Cette première journée à l’ESCP était très riche en communications sur les différentes modalités de traitement du cancer du rectum :
- une équipe suédoise (E. Nilsson) a rapporté que la résection trans-anale (TEM) des petits cancers du rectum (T1N0) était associée à un taux de récidive plus important qu’après proctectomie (11% vs 5%), et ce, quel que soit le degré de risque de récidive. Ces résultats vont surement favoriser le développement des dissections sous-muqueuses endoscopiques !
- la conservation d’organe après traitement néo-adjuvant, de manière opportuniste ou sélective a été rapportée et expliquée par Q. Denost (France), avec les résultats des essais Greccar 2 et 12. Les cancers les plus adaptés à cette stratégie doivent être palpables à moins de 8 cm de la marge anale, classés au diagnostic mr T2 ou 3 N0 ou 1.
- l’essai multicentrique coréen KONCLUDE (SH. Lee) s’est intéressé à un traitement néo-adjuvant total basé sur une radiothérapie longue suivie d’une chimiothérapie de consolidation par 3 cycles de Folfox. La réponse pathologique complète (critère de jugement principal) était équivalente au groupe sans chimiothérapie de consolidation (23 vs 17 %). Les autres données histologiques et postopératoires étaient également équivalentes. Les résultats de survie sans récidive à 3 ans sont attendus impatiemment pour juger de l’intérêt de cette stratégie de chimiothérapie de consolidation, surtout en France où le standard est à la chimiothérapie d’induction !
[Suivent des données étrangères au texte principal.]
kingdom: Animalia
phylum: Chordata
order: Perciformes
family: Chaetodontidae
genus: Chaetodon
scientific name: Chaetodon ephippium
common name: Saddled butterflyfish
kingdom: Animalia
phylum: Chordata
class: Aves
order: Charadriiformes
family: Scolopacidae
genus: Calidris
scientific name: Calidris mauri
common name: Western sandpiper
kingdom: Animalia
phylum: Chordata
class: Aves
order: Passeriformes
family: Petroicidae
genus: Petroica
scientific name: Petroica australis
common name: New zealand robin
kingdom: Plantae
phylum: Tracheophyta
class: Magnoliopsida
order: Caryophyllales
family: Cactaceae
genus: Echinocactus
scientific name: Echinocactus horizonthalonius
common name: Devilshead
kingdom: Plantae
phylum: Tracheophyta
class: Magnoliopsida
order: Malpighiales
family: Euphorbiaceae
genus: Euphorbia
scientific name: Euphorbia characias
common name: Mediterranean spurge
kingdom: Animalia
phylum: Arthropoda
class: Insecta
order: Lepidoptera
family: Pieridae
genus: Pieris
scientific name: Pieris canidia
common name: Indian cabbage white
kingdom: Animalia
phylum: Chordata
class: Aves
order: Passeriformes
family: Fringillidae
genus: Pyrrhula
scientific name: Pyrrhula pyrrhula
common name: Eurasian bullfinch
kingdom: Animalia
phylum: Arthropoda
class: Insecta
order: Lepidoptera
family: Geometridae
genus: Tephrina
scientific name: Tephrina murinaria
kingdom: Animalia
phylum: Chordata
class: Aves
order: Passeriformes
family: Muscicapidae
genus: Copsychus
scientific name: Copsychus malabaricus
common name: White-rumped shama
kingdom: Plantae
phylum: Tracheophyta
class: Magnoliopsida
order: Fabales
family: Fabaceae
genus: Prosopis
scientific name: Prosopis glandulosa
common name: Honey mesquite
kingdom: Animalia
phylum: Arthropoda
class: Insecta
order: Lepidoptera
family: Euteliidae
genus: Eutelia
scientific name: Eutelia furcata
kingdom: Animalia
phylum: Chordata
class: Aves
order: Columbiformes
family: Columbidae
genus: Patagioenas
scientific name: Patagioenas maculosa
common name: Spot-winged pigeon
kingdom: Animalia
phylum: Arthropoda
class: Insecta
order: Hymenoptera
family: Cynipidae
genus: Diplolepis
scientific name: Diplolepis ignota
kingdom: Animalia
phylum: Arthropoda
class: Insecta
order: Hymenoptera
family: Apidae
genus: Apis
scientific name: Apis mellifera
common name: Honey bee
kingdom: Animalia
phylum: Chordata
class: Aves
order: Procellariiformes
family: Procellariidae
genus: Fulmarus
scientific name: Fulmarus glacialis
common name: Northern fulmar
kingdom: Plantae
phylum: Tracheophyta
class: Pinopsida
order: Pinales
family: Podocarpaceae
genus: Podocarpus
- l’essai TARO (S. Ng, Hong Kong) a comparé la TATME à la TME robotique, avec un critère de jugement principal composite associant la qualité du mésorectum + la CRM > 1mm + la DRM > 1mm, sans différence significative entre les 2 groupes en termes de morbi-mortalité, données histologiques, survie globale et sans récidive locale. Il est à noter que seulement 1 patient sur 2 avait reçu un traitement néo-adjuvant. Les amateurs de TATME et de chirurgie robotique ne peuvent donc pas se disputer.
- l’utilisation du vert d’indocyanine dans la réduction du risque de complication anastomotique a été discutée, avec l’essai anglais INTACT (D. Jayne) qui a rapporté un impact significatif sur la réduction du taux global de fistules anastomotiques (14% vs 21%, p = 0,02), et le changement de niveau de section proximale (13% vs 7%). Le vert d’indocyanine a également été proposé dans un modèle animal (canin), par injection trans-anale pressurisée pour détecter une fistule anastomotique, au même titre que le test à l’air habituellement réalisé en fin de chirurgie (A. Kondo, Japon).